NTP Time Servers in South Africa

Last updated 3 February 2014

About

Welcome to the The ZA Time Server pages, active since Feb 1999. These pages attempt to document all the aspects of accurate time keeping in the South African environment. It will point to resources maintained by several volunteers and also commercial institutions in South Africa.

These pages will probably remain under construction (or at least revision) indefinitely.


Contents:

What is a time server?

Generally, a time server is a system which is accurately synchronized to UTC time (Universal Time, Co-ordinated). A time server can, in turn, provide accurate time to client machines that connect to it.

UTC can be obtained from a number of sources. In most countries one can use a radio clock and access the WWV and WWVB time signals. Other sources include GPS satellite receivers, dialup sources like ACTS and Ceasium beam frequency standard clocks. In South Africa, the most common source is the GPS receiver.

History

The first publicaly available NTP server in South Africa was put in operation by John Hay at the CSIR. The service started on a 486DX2-66 running BSD 2.2-current and xntpd 3.4e. You can read the original posting to za.net.misc when it was posted on June 18th, 1996. At the time it was synchronizing using a Rockwell MicroTracker LP GPS receiver. It ran continously without a problem or reboot until they had a long power failure in August 1997 that lasted longer than their UPS could keep it up. The machine was then upgraded to FreeBSD-2.2-STABLE and xntpd 3-5.90.3. This time the machine ran until December 30th, 1998 when there was another long power failure. On February 11th, 1999 the GPS receiver was damaged by lightning and it was configured to sync from some other stratum 1 sources until it was upgraded on March 17, 1999 to FreeBSD 4.0-current, ntp-4.0.92c and a Motorola Oncore UT+ GPS. It is still using the same old 486 machine.

▶ _Listed entries_:
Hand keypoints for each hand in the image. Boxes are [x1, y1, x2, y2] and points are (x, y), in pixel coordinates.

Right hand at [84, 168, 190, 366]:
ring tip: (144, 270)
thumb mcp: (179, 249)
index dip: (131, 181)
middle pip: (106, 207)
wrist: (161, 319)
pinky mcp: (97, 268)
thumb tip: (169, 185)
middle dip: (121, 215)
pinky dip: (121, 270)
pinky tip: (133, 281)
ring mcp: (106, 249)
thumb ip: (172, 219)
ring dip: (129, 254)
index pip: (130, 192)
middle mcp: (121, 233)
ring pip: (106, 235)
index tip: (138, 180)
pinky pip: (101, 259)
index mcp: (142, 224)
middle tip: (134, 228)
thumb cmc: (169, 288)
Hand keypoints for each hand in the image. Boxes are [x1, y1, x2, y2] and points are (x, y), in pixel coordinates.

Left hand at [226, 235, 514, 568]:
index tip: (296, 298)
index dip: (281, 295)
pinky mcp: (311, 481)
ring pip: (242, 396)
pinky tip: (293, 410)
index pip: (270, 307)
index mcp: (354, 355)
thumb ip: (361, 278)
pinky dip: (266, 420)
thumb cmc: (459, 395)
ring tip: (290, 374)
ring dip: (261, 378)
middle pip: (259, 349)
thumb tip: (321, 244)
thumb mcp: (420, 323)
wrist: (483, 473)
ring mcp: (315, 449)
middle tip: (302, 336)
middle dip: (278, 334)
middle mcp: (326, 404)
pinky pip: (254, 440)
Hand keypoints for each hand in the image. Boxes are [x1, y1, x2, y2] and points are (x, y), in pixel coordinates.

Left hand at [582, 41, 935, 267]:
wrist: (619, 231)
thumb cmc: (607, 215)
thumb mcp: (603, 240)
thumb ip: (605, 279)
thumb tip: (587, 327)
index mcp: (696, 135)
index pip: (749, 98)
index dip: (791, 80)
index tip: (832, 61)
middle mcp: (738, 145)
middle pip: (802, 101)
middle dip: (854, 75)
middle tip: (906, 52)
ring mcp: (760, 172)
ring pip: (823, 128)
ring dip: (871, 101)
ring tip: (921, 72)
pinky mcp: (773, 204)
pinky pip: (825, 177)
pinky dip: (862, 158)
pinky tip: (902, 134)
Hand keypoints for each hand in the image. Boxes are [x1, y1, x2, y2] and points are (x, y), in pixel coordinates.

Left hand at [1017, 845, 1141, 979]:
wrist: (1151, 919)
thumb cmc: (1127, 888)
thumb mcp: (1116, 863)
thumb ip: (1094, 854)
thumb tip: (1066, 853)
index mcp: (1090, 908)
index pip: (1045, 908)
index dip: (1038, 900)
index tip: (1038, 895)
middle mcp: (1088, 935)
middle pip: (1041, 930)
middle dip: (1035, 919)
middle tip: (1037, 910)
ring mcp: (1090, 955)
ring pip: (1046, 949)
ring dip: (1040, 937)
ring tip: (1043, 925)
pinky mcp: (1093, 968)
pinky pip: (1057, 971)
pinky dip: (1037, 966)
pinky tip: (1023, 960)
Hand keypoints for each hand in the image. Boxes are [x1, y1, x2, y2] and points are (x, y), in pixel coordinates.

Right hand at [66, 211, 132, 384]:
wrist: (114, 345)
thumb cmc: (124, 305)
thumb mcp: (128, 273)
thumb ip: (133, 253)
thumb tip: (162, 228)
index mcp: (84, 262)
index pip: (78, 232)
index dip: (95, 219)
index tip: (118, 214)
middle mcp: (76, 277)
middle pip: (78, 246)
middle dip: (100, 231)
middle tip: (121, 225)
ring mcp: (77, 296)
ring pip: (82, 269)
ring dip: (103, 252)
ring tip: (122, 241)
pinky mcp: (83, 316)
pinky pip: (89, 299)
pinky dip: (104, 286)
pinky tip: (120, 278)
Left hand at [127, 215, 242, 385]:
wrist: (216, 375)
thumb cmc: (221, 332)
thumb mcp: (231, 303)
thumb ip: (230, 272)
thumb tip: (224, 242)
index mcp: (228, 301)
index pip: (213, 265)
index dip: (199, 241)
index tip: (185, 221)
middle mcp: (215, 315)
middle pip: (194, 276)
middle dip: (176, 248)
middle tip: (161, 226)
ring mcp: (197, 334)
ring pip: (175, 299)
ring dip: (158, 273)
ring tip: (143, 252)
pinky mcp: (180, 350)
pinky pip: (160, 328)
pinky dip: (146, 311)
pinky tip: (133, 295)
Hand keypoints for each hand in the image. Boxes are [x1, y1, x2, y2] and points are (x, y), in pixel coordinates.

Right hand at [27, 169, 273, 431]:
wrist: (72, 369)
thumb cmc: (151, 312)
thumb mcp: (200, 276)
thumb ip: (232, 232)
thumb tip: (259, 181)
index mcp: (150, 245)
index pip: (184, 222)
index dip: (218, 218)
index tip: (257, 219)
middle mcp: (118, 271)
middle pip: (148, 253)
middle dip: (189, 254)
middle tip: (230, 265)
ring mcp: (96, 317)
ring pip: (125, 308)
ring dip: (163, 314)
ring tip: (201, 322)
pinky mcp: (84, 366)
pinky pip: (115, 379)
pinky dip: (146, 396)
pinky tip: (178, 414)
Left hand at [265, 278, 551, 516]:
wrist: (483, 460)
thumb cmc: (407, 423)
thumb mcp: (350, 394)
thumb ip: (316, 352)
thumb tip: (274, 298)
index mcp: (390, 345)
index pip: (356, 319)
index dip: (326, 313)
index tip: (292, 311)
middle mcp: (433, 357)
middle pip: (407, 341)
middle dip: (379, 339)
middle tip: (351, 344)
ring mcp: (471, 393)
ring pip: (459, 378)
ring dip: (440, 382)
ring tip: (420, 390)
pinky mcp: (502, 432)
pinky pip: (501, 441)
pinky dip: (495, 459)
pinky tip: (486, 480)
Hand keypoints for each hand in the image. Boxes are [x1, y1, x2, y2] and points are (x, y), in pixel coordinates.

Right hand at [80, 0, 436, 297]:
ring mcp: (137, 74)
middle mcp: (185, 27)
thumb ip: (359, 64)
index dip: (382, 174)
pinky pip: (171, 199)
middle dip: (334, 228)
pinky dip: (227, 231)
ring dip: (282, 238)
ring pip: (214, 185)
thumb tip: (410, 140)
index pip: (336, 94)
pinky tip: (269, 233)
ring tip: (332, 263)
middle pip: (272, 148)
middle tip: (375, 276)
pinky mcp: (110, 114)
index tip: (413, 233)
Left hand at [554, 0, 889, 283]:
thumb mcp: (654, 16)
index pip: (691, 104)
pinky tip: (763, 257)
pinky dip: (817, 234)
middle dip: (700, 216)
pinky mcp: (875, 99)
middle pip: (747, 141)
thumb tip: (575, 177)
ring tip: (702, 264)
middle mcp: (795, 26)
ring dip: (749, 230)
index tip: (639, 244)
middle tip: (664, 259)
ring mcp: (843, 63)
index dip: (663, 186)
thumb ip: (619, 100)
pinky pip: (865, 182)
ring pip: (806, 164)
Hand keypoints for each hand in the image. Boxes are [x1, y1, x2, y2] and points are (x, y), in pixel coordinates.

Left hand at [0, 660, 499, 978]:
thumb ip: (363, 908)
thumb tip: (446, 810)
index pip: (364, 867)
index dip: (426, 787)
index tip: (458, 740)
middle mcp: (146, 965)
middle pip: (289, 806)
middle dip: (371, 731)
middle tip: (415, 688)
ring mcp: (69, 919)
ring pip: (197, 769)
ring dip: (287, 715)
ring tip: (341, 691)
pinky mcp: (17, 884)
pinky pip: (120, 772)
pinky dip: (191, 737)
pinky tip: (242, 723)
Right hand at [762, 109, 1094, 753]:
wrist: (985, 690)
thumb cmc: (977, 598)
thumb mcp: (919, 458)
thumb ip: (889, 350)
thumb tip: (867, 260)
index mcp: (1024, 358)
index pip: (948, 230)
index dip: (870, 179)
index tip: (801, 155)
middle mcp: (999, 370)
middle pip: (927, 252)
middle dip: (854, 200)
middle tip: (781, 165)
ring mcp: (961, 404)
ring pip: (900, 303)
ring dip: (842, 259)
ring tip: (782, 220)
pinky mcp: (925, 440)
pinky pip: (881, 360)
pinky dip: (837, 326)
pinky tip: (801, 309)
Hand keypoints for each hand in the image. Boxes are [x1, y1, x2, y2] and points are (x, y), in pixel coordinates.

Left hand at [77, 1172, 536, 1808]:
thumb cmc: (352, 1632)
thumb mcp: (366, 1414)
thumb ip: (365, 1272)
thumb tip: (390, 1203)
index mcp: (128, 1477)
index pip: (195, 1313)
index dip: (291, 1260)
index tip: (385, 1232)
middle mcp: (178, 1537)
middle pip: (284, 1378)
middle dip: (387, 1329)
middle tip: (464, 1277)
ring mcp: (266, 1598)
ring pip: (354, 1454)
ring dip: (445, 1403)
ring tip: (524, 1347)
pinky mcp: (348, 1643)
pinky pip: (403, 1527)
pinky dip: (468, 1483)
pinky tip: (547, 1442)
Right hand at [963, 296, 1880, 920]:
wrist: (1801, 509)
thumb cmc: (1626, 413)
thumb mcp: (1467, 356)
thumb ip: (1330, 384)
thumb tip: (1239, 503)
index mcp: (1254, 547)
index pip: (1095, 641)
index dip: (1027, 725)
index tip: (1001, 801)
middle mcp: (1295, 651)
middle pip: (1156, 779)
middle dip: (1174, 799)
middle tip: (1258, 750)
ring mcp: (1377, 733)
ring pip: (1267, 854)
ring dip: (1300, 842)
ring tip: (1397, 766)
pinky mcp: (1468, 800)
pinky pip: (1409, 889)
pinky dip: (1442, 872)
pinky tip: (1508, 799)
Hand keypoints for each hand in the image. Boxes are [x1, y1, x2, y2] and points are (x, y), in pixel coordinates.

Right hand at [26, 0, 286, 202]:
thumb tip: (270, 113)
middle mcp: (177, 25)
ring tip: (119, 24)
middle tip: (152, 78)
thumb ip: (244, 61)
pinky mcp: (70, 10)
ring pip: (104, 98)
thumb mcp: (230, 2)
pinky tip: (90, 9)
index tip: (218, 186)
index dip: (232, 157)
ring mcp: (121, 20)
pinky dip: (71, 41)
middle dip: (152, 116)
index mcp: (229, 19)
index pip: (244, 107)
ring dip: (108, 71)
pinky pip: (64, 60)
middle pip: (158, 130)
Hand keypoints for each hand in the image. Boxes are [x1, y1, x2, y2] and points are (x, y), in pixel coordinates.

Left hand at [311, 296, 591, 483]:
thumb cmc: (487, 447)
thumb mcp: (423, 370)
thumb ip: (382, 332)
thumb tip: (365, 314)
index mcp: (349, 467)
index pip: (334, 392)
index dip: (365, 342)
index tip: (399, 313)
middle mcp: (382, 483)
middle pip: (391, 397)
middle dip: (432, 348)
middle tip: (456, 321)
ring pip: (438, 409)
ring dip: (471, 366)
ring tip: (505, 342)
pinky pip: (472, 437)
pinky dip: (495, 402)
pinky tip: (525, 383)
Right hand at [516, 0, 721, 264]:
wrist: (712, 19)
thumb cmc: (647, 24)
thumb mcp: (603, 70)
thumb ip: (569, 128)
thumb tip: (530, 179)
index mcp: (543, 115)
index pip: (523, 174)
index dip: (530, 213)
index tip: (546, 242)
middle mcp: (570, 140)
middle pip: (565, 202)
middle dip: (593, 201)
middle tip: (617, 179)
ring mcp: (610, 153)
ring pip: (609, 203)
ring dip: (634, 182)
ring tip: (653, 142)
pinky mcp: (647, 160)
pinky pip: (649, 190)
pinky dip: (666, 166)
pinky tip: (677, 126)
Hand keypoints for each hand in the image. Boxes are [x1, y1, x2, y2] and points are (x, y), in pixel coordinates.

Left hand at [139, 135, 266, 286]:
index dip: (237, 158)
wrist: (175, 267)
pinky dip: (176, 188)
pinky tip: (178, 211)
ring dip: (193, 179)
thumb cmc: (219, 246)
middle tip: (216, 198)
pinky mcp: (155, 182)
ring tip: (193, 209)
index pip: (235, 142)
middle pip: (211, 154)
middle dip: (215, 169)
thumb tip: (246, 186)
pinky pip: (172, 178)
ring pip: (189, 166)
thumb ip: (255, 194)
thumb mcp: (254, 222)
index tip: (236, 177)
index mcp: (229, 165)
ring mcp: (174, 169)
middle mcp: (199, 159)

▶ _What to do_:
Answer these questions from the text on South African time servers:
(a) Since when have the ZA Time Server pages been active?
(b) What is the most common source of UTC in South Africa?
(c) What damaged the GPS receiver on February 11th, 1999?

▶ _Answer section_:
(a) Since February 1999.
(b) The GPS receiver.
(c) Lightning.